Format the non-blank lines of the listing below as a Markdown table with the columns Row and Content. Put a running number in Row and the line in Content, and leave the pictures out.

▽

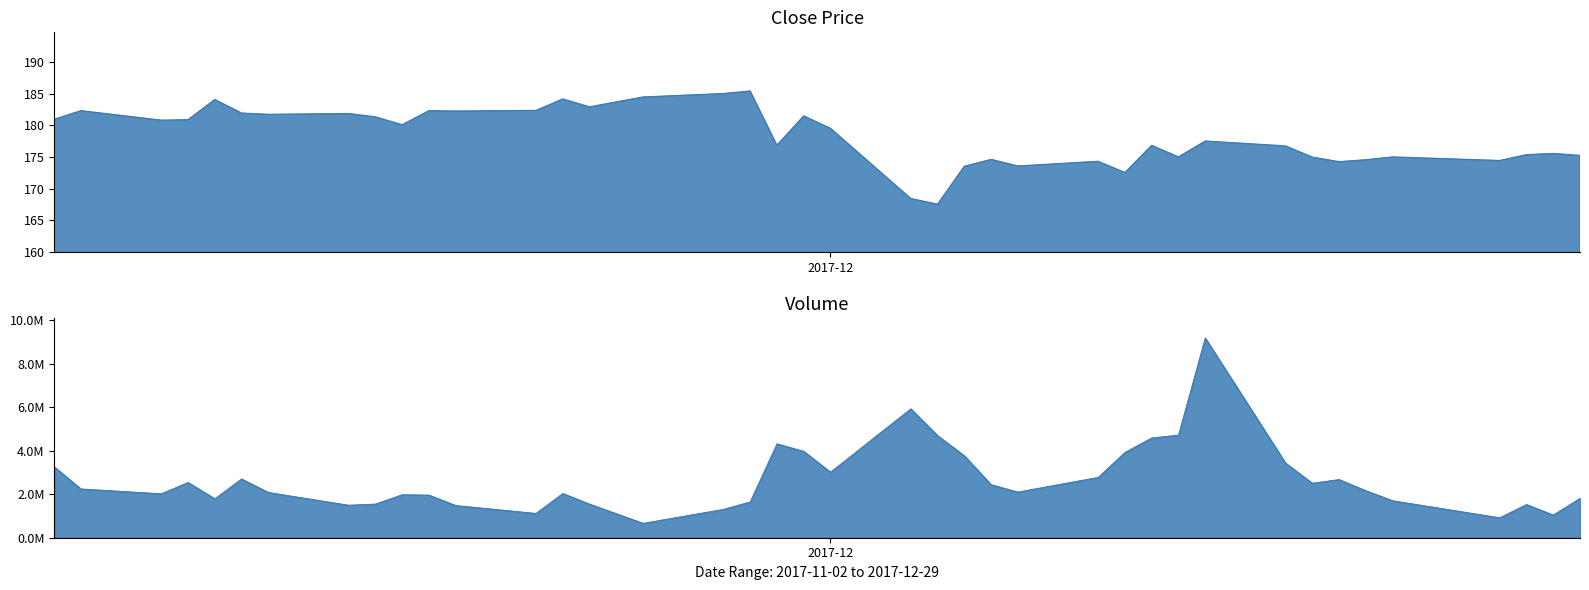

How many data points in Volume are above 2164100?

19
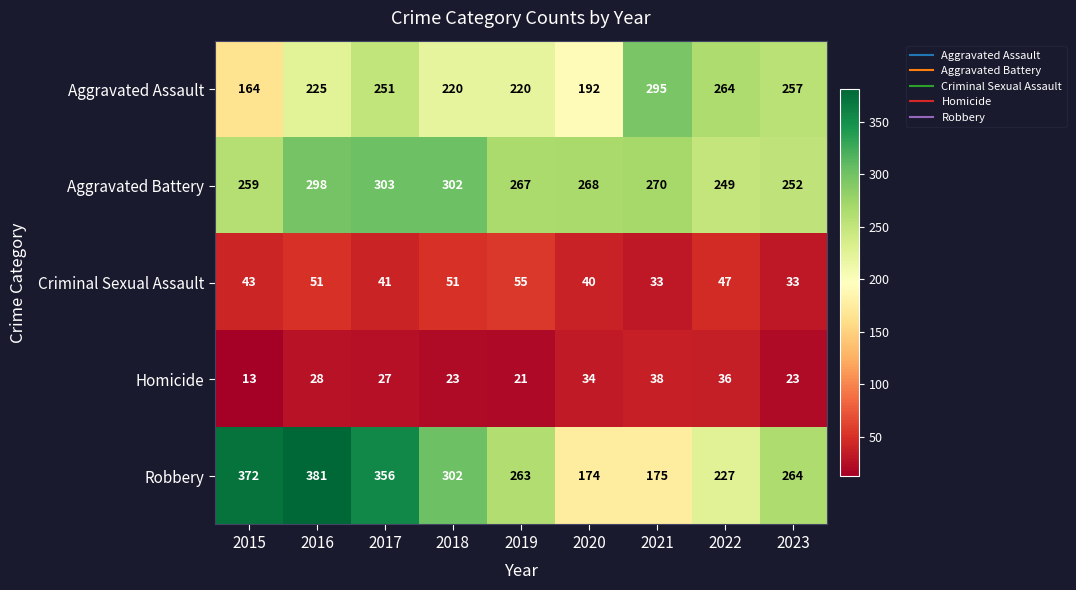

What is the smallest value displayed?

13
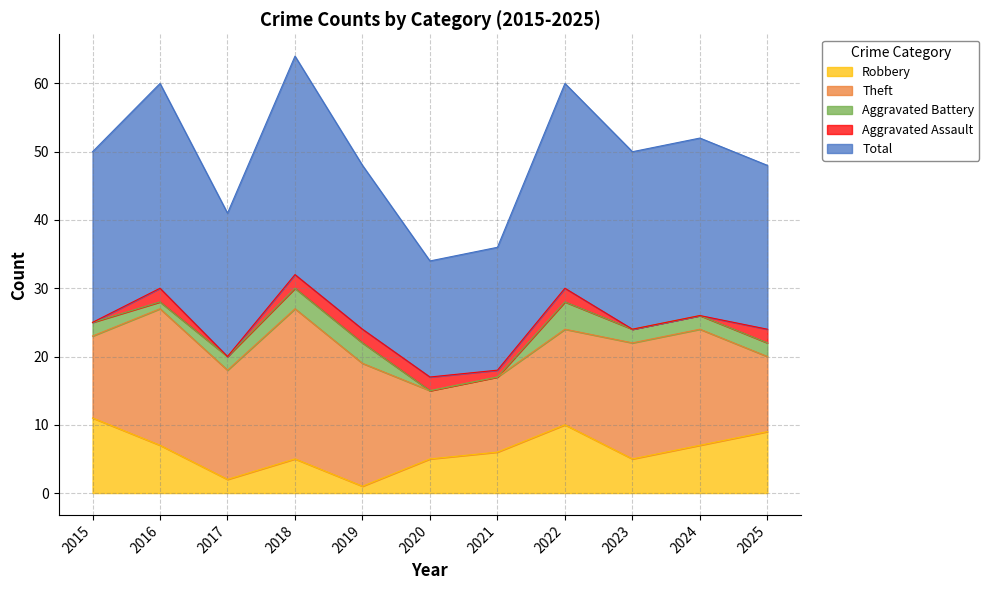

Reading left to right, transcribe all the data shown in this chart.

Robbery: 2015=11	2016=7	2017=2	2018=5	2019=1	2020=5	2021=6	2022=10	2023=5	2024=7	2025=9
Theft: 2015=12	2016=20	2017=16	2018=22	2019=18	2020=10	2021=11	2022=14	2023=17	2024=17	2025=11
Aggravated Battery: 2015=2	2016=1	2017=2	2018=3	2019=3	2020=0	2021=0	2022=4	2023=2	2024=2	2025=2
Aggravated Assault: 2015=0	2016=2	2017=0	2018=2	2019=2	2020=2	2021=1	2022=2	2023=0	2024=0	2025=2
Total: 2015=25	2016=30	2017=21	2018=32	2019=24	2020=17	2021=18	2022=30	2023=26	2024=26	2025=24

△

COMPLETED EXERCISE:
| Row | Content |
|---|---|
| 1 | How many data points in Volume are above 2164100? |
| 2 | 19 |
| 3 | What is the smallest value displayed? |
| 4 | 13 |
| 5 | Reading left to right, transcribe all the data shown in this chart. |
| 6 | Robbery: 2015=11	2016=7	2017=2	2018=5	2019=1	2020=5	2021=6	2022=10	2023=5	2024=7	2025=9 |
| 7 | Theft: 2015=12	2016=20	2017=16	2018=22	2019=18	2020=10	2021=11	2022=14	2023=17	2024=17	2025=11 |
| 8 | Aggravated Battery: 2015=2	2016=1	2017=2	2018=3	2019=3	2020=0	2021=0	2022=4	2023=2	2024=2	2025=2 |
| 9 | Aggravated Assault: 2015=0	2016=2	2017=0	2018=2	2019=2	2020=2	2021=1	2022=2	2023=0	2024=0	2025=2 |
| 10 | Total: 2015=25	2016=30	2017=21	2018=32	2019=24	2020=17	2021=18	2022=30	2023=26	2024=26	2025=24 |